Analizzando la rosa della Roma, i numeri sono davvero eloquenti. Focalizzandoci sulle riserve giallorosse, possiamo notare come Kumbulla – arrivato due stagioni fa come uno dei maggiori talenti della Serie A – ha giocato appena quattro spezzoni di gara, per un totale di 193′ giocati; molti di meno quelle nelle gambe di Reynolds, solo 91′ dislocati in tre partite, mentre Calafiori – solo per gli infortuni di Spinazzola e Vina – è riuscito ad accumulare 417′ in sette gare.
A centrocampo la situazione non è migliore per le riserve, anzi. Pellegrini, Veretout, Mkhitaryan e Cristante sono intoccabili ed agli altri restano solo le briciole. Gonzalo Villar ha giocato solo 127′ e quattro presenze in totale, Diawara ne ha collezionati 145 di minuti in cinque presenze. Darboe, invece, in tre presenze ha all’attivo 179′. Tre ed otto minuti, invece, per Bove e Zalewski. In attacco è più omogenea la situazione; se il bomber titolare è Abraham, Shomurudov ha 12 presenze e 457′ giocati, molti di più rispetto a Borja Mayoral, la terza scelta, con 86′ in cinque gare. Carles Perez, in rete contro il Bodo, ha disputato fin qui 404′.
Decisamente differente la situazione in casa Napoli, a partire dai portieri, dove Ospina ha all’attivo 630′ in sette presenze e Meret 360′ in quattro partite. In difesa Manolas, scalzato da Rrahmani nel ruolo di titolare, ha collezionato sei presenze e 474′; Malcuit, complice anche il recente infortunio, è fermo a tre presenze e 133′ totali, mentre Juan Jesus è colui che ha giocato meno di tutti (escluso Zanoli, con 4′ all’attivo), con 97′ in quattro gare.
A centrocampo le differenze tra titolari e riserve si assottigliamo maggiormente. Se Demme, causa infortunio, ha solo 112′ nelle gambe in tre presenze e Lobotka ne ha 180′ in due gare, Elmas può essere considerato un titolare a tutti gli effetti; ben 573′ in 11 presenze, più di Zielinski, fermo a 445′ in 9 gare disputate.

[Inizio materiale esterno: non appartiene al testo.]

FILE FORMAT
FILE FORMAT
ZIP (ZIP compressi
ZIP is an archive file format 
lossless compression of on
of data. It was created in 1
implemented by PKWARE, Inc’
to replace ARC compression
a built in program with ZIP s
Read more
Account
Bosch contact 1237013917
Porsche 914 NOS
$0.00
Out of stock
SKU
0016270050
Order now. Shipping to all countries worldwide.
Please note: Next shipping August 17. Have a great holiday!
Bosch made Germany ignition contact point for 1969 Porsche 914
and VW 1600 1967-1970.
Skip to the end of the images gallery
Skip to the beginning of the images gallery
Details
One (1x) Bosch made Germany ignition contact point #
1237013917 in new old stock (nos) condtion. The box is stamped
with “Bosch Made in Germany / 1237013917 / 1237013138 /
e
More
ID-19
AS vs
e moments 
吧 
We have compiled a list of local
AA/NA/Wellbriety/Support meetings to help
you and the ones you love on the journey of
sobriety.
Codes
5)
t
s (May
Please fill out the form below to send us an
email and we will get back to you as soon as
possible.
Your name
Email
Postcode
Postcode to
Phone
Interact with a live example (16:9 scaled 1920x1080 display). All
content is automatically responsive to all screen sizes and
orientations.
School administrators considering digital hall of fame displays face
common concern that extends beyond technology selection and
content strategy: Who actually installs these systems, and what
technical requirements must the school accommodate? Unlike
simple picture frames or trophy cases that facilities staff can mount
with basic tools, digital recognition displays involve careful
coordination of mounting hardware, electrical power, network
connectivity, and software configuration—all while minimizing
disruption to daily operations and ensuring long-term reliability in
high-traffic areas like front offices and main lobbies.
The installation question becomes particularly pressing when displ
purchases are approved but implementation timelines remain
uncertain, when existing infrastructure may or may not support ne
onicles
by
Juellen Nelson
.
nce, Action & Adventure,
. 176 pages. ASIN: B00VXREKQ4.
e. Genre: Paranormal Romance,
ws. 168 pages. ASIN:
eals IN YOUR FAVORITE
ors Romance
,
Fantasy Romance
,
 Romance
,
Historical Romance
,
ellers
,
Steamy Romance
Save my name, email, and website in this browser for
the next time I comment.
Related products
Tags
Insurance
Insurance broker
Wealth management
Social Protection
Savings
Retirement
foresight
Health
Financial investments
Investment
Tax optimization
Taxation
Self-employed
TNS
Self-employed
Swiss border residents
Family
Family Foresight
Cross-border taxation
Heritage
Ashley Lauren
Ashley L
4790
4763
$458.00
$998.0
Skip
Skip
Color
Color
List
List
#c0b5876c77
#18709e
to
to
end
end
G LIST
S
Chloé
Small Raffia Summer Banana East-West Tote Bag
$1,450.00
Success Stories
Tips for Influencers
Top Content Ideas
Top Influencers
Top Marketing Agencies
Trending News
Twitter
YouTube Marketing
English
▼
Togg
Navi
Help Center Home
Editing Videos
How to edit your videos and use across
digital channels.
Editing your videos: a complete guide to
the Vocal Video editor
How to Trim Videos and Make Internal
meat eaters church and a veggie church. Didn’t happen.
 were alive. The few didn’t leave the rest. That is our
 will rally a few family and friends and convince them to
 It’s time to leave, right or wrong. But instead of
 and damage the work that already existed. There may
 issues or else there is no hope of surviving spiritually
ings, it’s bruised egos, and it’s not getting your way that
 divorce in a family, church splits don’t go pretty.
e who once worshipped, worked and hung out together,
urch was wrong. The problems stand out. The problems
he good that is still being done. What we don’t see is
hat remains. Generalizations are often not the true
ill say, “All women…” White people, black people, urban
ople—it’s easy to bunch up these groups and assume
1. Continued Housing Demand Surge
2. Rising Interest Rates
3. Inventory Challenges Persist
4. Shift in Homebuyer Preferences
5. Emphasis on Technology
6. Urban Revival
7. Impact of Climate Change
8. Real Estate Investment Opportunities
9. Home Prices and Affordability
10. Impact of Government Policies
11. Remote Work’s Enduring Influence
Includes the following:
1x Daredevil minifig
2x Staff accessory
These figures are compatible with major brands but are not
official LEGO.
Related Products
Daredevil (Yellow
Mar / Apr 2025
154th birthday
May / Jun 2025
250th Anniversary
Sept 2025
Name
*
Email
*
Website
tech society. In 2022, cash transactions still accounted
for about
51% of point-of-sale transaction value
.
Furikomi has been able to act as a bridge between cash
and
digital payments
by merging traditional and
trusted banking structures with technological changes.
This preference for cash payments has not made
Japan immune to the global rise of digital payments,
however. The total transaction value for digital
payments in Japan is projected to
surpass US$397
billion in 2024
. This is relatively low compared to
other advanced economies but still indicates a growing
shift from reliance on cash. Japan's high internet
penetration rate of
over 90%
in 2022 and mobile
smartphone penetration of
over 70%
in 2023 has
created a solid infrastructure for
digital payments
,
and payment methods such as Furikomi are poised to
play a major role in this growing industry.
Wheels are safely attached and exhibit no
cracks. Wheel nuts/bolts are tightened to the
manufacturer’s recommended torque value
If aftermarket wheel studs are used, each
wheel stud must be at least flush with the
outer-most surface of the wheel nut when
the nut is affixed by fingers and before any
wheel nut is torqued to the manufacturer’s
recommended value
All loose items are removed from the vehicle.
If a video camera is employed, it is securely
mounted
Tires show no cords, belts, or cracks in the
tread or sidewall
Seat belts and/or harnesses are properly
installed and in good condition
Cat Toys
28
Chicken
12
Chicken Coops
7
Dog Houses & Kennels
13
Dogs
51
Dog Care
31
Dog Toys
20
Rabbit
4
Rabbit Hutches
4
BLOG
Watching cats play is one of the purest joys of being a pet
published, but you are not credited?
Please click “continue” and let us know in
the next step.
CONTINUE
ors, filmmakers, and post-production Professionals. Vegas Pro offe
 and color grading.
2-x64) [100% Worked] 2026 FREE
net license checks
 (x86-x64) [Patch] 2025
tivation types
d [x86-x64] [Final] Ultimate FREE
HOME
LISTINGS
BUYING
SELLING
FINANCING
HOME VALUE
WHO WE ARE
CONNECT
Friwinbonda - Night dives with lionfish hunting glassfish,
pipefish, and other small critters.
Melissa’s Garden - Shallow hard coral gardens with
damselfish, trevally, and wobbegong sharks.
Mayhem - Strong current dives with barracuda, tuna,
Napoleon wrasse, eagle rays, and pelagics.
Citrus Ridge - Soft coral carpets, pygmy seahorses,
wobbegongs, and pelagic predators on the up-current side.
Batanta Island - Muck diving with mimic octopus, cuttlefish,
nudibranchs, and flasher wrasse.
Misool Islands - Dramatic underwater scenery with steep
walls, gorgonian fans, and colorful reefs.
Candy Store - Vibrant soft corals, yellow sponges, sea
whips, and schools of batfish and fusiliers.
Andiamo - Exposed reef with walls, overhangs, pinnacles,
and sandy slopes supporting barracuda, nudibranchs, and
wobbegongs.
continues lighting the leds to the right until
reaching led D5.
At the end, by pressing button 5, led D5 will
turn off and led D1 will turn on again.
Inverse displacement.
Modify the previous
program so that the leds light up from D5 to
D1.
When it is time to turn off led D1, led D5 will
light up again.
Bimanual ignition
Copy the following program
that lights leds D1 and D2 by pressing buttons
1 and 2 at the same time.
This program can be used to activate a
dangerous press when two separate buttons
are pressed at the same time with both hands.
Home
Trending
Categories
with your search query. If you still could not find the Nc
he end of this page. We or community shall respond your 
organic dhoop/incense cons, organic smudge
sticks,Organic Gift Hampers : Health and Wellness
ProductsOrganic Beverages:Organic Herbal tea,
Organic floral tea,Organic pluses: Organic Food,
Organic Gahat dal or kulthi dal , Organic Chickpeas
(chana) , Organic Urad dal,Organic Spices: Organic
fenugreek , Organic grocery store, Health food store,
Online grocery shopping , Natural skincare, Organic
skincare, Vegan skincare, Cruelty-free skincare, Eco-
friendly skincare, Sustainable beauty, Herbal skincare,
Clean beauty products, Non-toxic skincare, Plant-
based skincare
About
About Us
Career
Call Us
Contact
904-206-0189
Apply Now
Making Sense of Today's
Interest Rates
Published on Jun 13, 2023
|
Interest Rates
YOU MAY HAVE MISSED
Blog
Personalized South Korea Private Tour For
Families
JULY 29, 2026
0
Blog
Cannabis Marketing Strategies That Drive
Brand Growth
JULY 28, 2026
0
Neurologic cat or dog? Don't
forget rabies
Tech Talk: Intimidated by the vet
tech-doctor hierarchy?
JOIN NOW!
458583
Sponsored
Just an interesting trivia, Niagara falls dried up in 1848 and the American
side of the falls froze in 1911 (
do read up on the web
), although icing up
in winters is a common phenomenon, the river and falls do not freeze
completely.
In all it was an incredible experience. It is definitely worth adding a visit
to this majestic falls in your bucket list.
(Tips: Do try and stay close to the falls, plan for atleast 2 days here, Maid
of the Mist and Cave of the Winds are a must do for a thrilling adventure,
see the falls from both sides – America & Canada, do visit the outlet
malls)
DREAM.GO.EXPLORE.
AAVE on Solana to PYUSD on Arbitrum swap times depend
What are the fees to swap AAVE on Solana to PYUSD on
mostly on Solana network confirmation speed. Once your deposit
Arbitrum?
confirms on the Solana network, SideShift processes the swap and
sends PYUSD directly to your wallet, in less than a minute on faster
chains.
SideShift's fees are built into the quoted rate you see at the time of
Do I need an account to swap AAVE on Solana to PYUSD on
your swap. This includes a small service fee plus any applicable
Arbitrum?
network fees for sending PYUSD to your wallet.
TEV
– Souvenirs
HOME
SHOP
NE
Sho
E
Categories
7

Ed in attacco? Il vice Osimhen è Petagna, 119′ in 10 presenze, mentre Mertens – appena rientrato da un infortunio – ha collezionato 97′ in tre presenze. Il dualismo tra Politano e Lozano ha portato l’ex Inter a disputare 597′ a fronte dei 452 del messicano mentre Ounas, fino all’infortunio, aveva giocato 119′.